Having been the wife of a long-term patient at NYU for several years, Mrs. Lubling knew firsthand how desperately the Jewish community needed representation there. She began to work tirelessly as an advocate for the frum community, arranging food and places to stay for patients and their families, but realized it was just the tip of the iceberg.

When Mrs. Rivkah Laufer, a friend of Mrs. Lubling, passed away, Mrs. Lubling approached Mrs. Laufer’s husband with an idea — “I have $1,000 put away,” she said. “You give me another $1,000, and we’ll create a Bikur Cholim in your wife’s memory.” Mr. Laufer agreed, and so the Rivkah Laufer Bikur Cholim was born.

The Rivkah Laufer Bikur Cholim went on to become one of the largest organizations of its kind, providing a long list of crucial services including transportation and life-saving equipment for hospitals, financial support for destitute patients, medical advice for all those in need and acting as liaison to medical professionals.

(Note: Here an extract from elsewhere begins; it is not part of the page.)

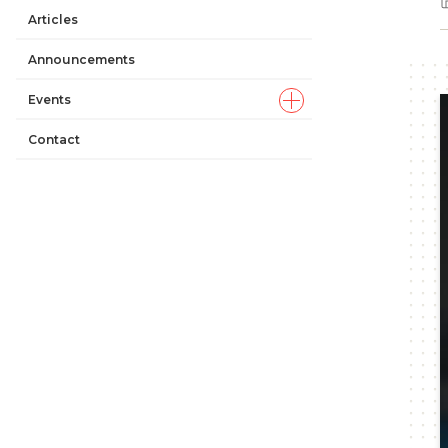
Articles
Announcements
Events
Contact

For 40 years, Mrs. Lubling was a well-known mechaneches. At the same time, she devoted huge amounts of time to visiting hospitals and referring patients to doctors and was able to get appointments for people when no one else seemed to be able to. She encouraged the downtrodden and bereaved, visited people who had no children. Even politicians could never turn her away. She utilized every moment in her life to do good for others. She served as member of the board of Ohel, and quietly contributed large sums to tzedakah, far beyond her means.

She was known for her tefillah, her emunas chachamim, her reverence for Rebbes and Rabbanim in general, and the Rebbes of Novominsk and Gur in particular.

Even in her 90s, she continued with her chessed activities, and was widely respected by all who knew her.

A huge crowd attended her levayah on Thursday afternoon at the Shomrei Hadas Chapels in Boro Park, where hespeidim were delivered by the Novominsker Rebbe, shlita, who spoke about how much one could learn from Mrs. Lubling about the koach of a yachid in Am Yisrael; and Harav Dovid Olewsky, Rosh Yeshivah of Mesivta Bais Yisrael, who said that Klal Yisrael made a siyum on a special masechta — a masechta of chessed with the passing of Mrs. Lubling.

At the same time the levayah was being held, her great-granddaughter’s chuppah took place in Ashdod, Eretz Yisrael. It was fitting, as she was always worried about the future generations, the continuity of Am Yisrael.

Mrs. Lubling is survived by her children: Rabbi Chanoch Lubling of Flatbush; Mrs. Nechama Frankel and Mrs. Pessy Drillick of Boro Park; grandchildren, great grandchildren and thousands of people who considered her their grandmother, mentor and someone they could turn to in a time of need.

Chaval al d’avdin v’einan mishtakchin.